(Extracted records)

◇ ◇ ◇ ◇ ◇ ◇ ◇

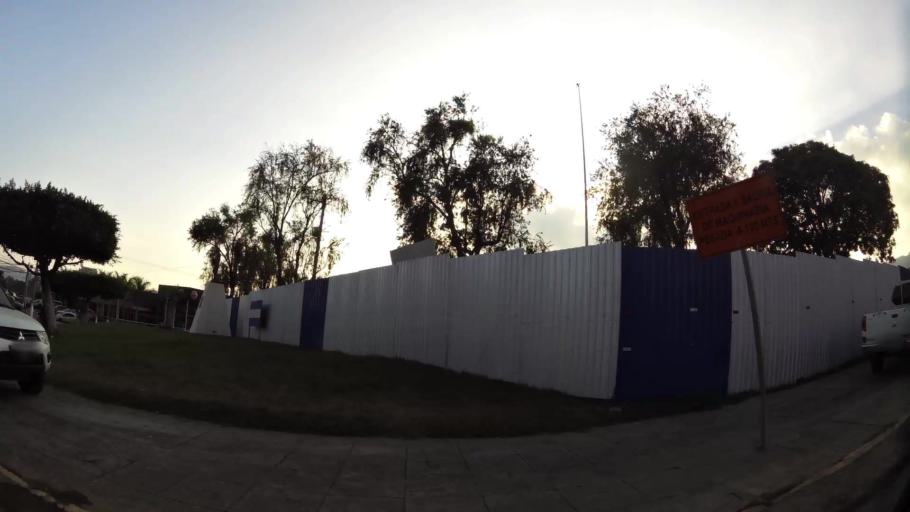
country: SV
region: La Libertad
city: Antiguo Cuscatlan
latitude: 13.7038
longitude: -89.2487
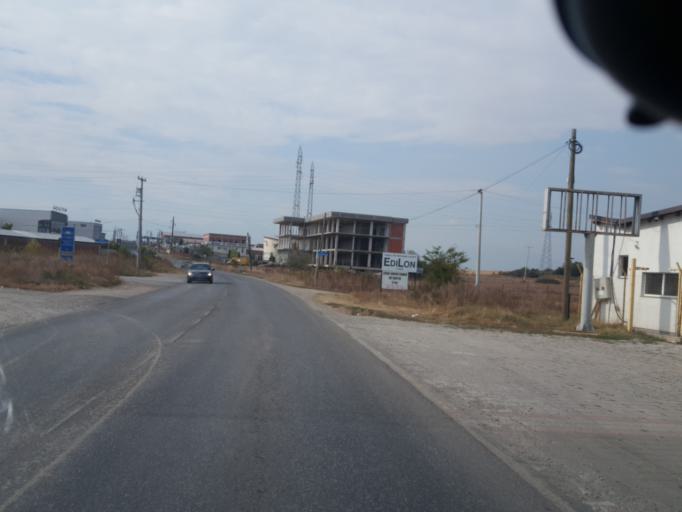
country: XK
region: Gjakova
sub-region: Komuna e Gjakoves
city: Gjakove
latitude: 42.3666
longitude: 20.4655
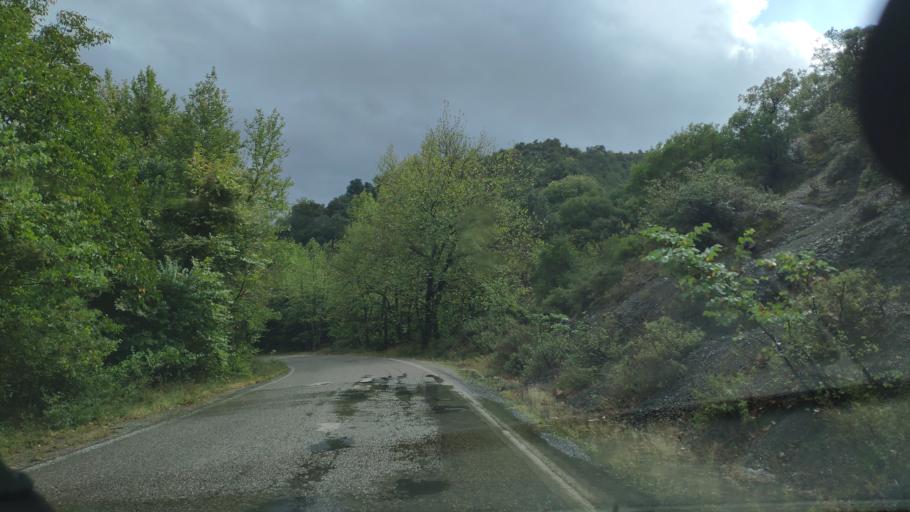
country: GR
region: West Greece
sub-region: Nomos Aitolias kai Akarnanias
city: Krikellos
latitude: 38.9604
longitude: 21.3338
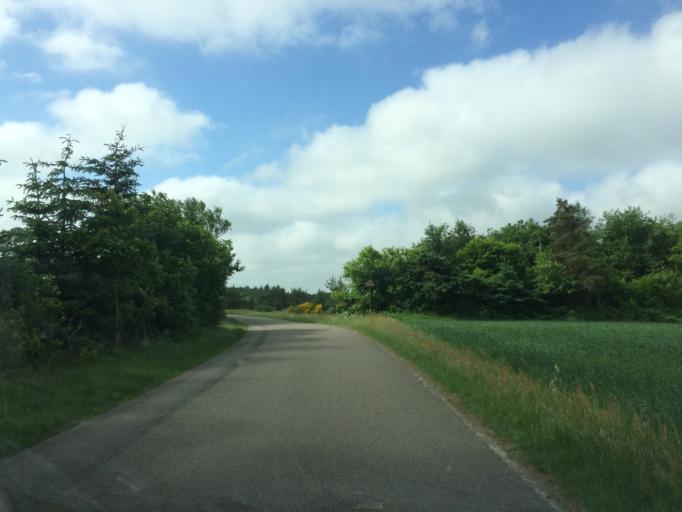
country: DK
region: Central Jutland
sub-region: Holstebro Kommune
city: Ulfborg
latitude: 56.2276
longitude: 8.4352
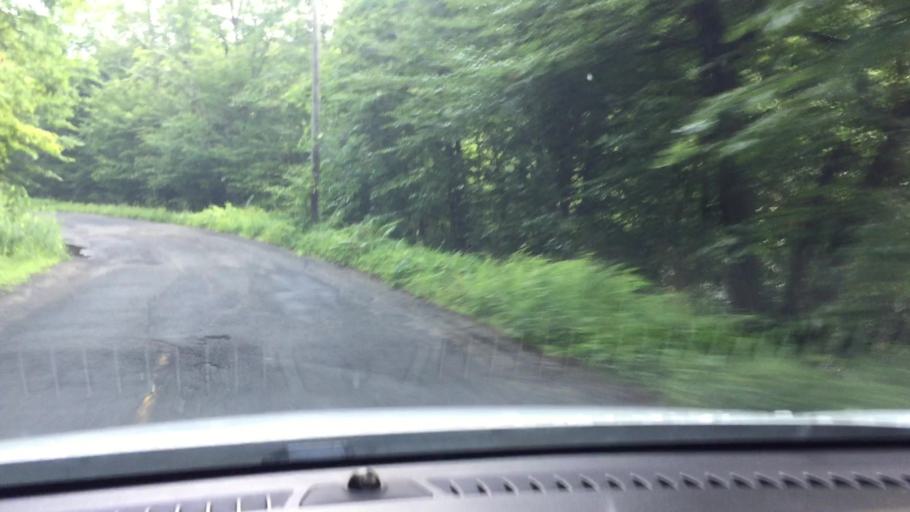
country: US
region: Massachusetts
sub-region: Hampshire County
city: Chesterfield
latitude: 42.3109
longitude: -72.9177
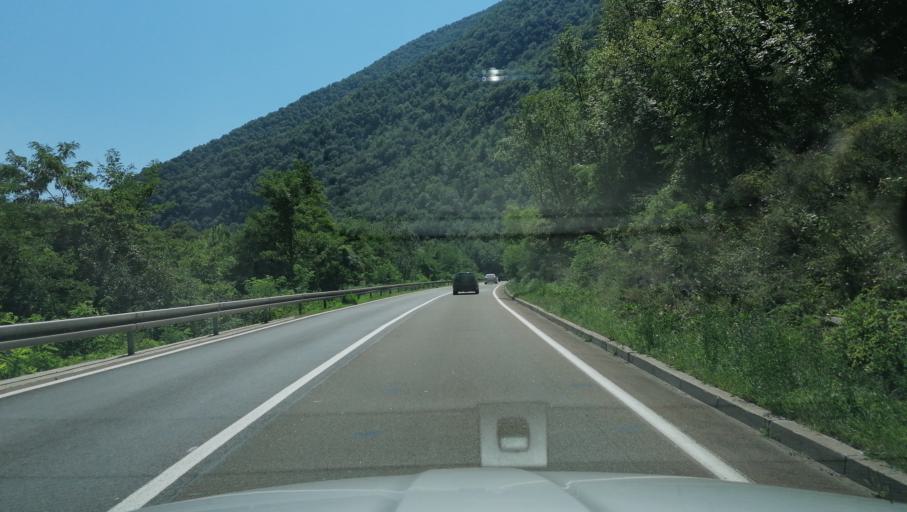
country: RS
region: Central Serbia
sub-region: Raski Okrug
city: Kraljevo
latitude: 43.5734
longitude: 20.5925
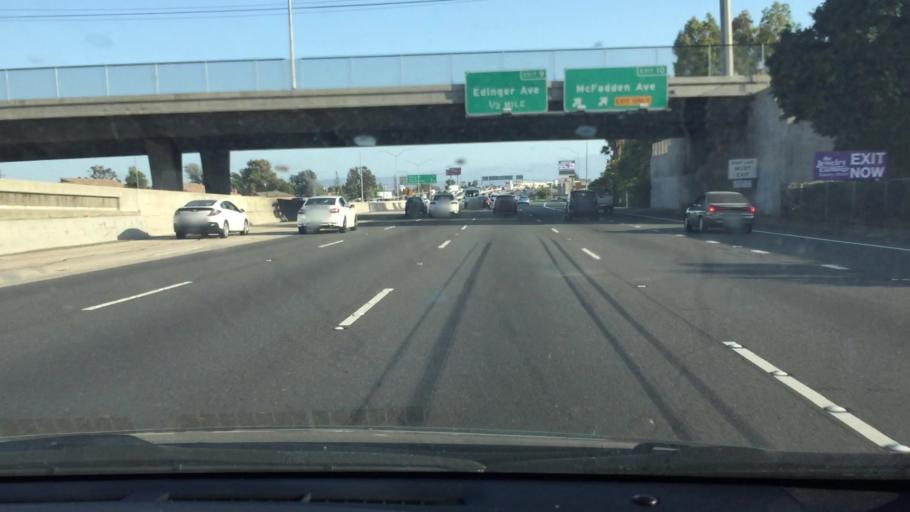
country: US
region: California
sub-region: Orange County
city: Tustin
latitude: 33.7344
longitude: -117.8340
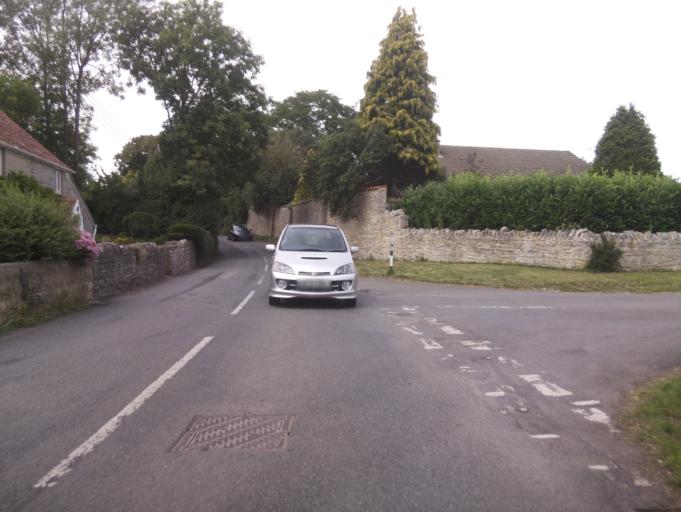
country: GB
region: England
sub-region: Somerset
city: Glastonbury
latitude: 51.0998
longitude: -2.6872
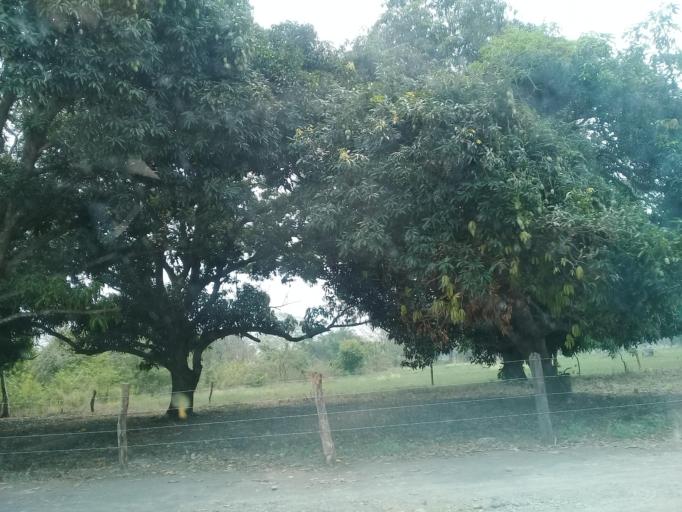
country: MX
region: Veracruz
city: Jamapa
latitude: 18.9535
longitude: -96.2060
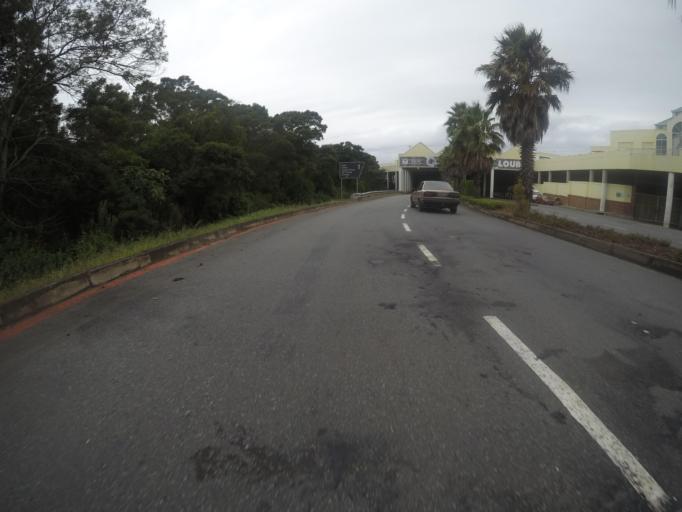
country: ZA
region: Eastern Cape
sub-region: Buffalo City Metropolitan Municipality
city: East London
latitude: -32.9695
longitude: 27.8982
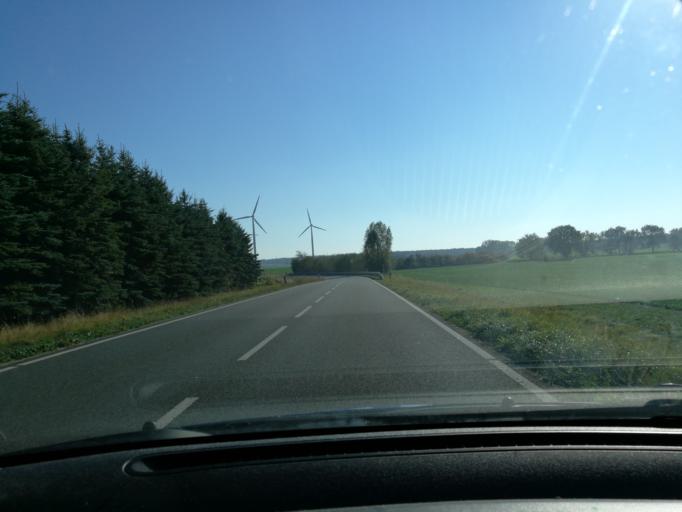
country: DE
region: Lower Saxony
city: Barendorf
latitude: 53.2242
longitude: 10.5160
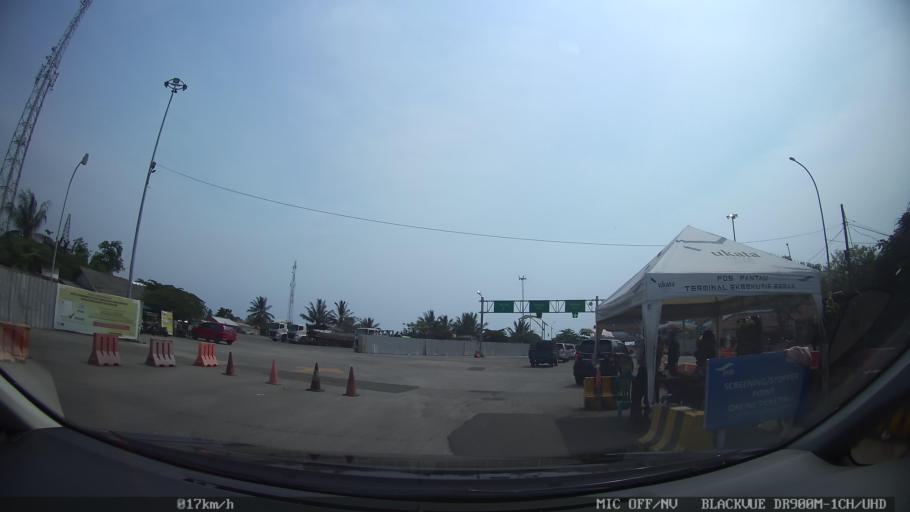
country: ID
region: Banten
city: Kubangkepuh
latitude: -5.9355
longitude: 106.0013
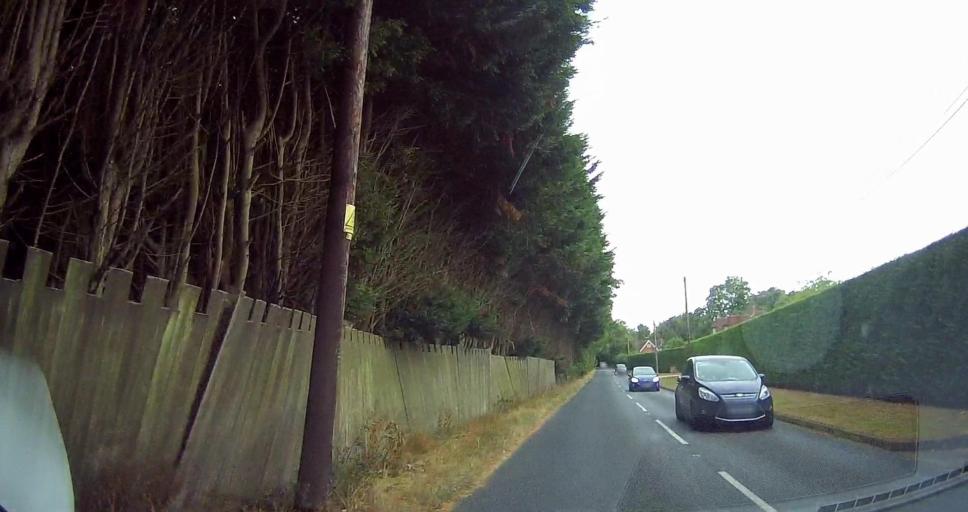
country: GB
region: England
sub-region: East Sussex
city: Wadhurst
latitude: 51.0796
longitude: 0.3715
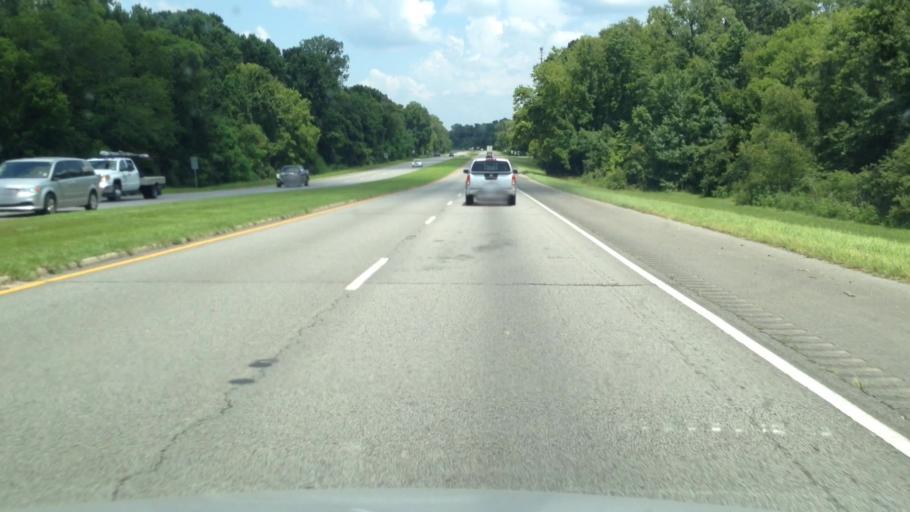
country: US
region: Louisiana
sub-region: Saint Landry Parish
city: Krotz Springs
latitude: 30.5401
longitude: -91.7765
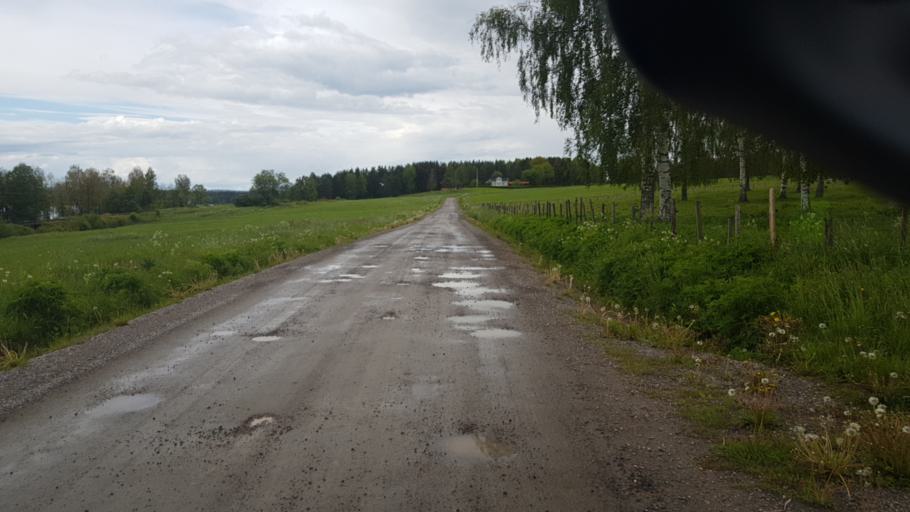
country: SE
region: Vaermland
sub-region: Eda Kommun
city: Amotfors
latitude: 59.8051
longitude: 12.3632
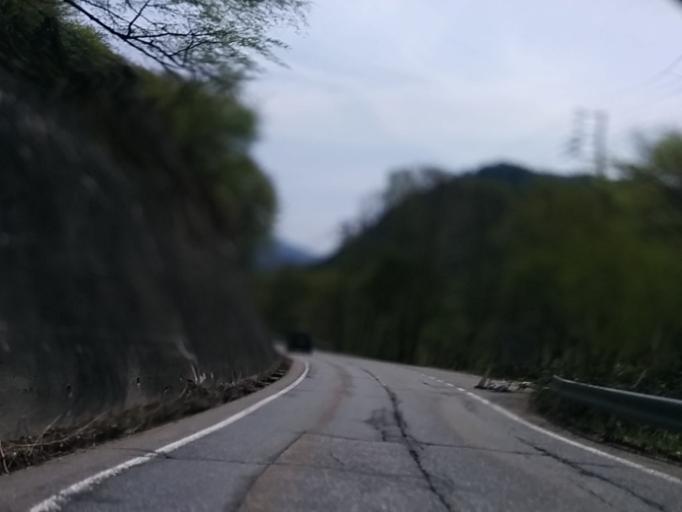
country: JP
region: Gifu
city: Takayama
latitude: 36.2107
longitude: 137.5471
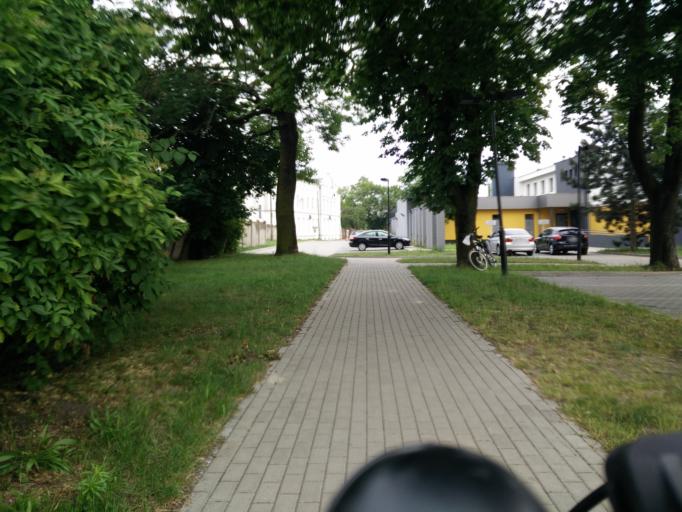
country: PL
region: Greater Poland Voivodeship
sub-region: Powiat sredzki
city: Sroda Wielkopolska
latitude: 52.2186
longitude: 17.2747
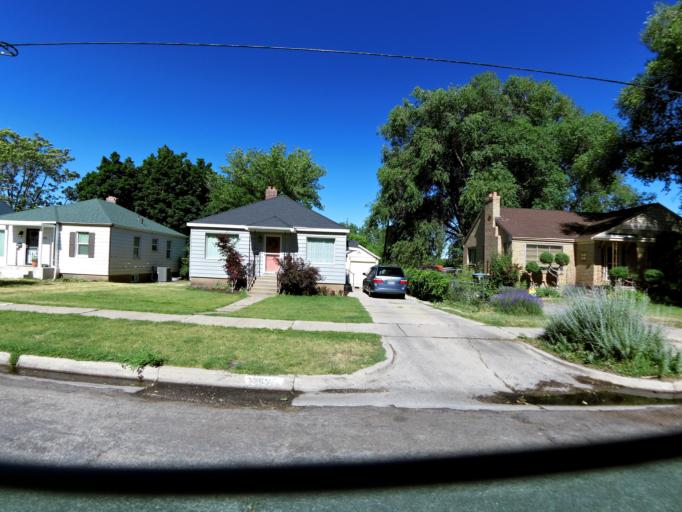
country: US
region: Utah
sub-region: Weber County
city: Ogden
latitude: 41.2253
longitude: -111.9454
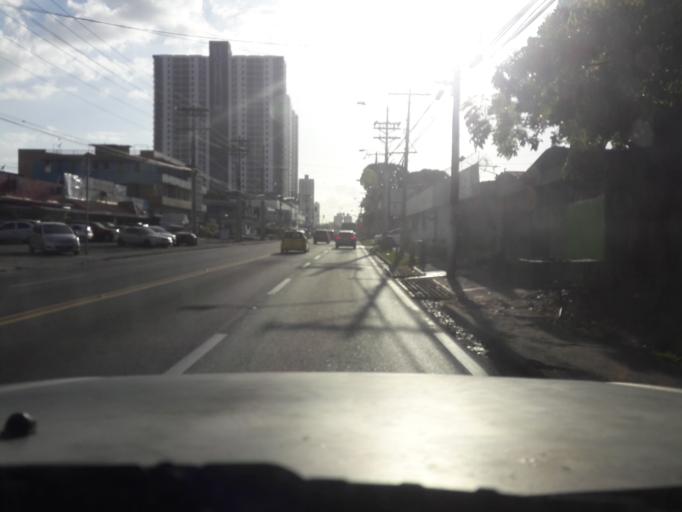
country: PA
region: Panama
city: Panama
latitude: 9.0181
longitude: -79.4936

◇ ◇ ◇ ◇ ◇ ◇ ◇

== WRITTEN REQUEST ==
Please update these lines by changing every "latitude" to "lat" and keeping everything else the same. Leave out the pictures.

== ANSWER TO THE TASK ==
country: SV
region: La Libertad
city: Antiguo Cuscatlan
lat: 13.7038
longitude: -89.2487
country: XK
region: Gjakova
sub-region: Komuna e Gjakoves
city: Gjakove
lat: 42.3666
longitude: 20.4655
country: GR
region: West Greece
sub-region: Nomos Aitolias kai Akarnanias
city: Krikellos
lat: 38.9604
longitude: 21.3338
country: DK
region: Central Jutland
sub-region: Holstebro Kommune
city: Ulfborg
lat: 56.2276
longitude: 8.4352
country: US
region: Massachusetts
sub-region: Hampshire County
city: Chesterfield
lat: 42.3109
longitude: -72.9177
country: RS
region: Central Serbia
sub-region: Raski Okrug
city: Kraljevo
lat: 43.5734
longitude: 20.5925
country: US
region: California
sub-region: Orange County
city: Tustin
lat: 33.7344
longitude: -117.8340
country: GB
region: England
sub-region: Somerset
city: Glastonbury
lat: 51.0998
longitude: -2.6872
country: MX
region: Veracruz
city: Jamapa
lat: 18.9535
longitude: -96.2060
country: ZA
region: Eastern Cape
sub-region: Buffalo City Metropolitan Municipality
city: East London
lat: -32.9695
longitude: 27.8982
country: DE
region: Lower Saxony
city: Barendorf
lat: 53.2242
longitude: 10.5160
country: ID
region: Banten
city: Kubangkepuh
lat: -5.9355
longitude: 106.0013
country: GB
region: England
sub-region: East Sussex
city: Wadhurst
lat: 51.0796
longitude: 0.3715
country: US
region: Louisiana
sub-region: Saint Landry Parish
city: Krotz Springs
lat: 30.5401
longitude: -91.7765
country: SE
region: Vaermland
sub-region: Eda Kommun
city: Amotfors
lat: 59.8051
longitude: 12.3632
country: JP
region: Gifu
city: Takayama
lat: 36.2107
longitude: 137.5471
country: PL
region: Greater Poland Voivodeship
sub-region: Powiat sredzki
city: Sroda Wielkopolska
lat: 52.2186
longitude: 17.2747
country: US
region: Utah
sub-region: Weber County
city: Ogden
lat: 41.2253
longitude: -111.9454
country: PA
region: Panama
city: Panama
lat: 9.0181
longitude: -79.4936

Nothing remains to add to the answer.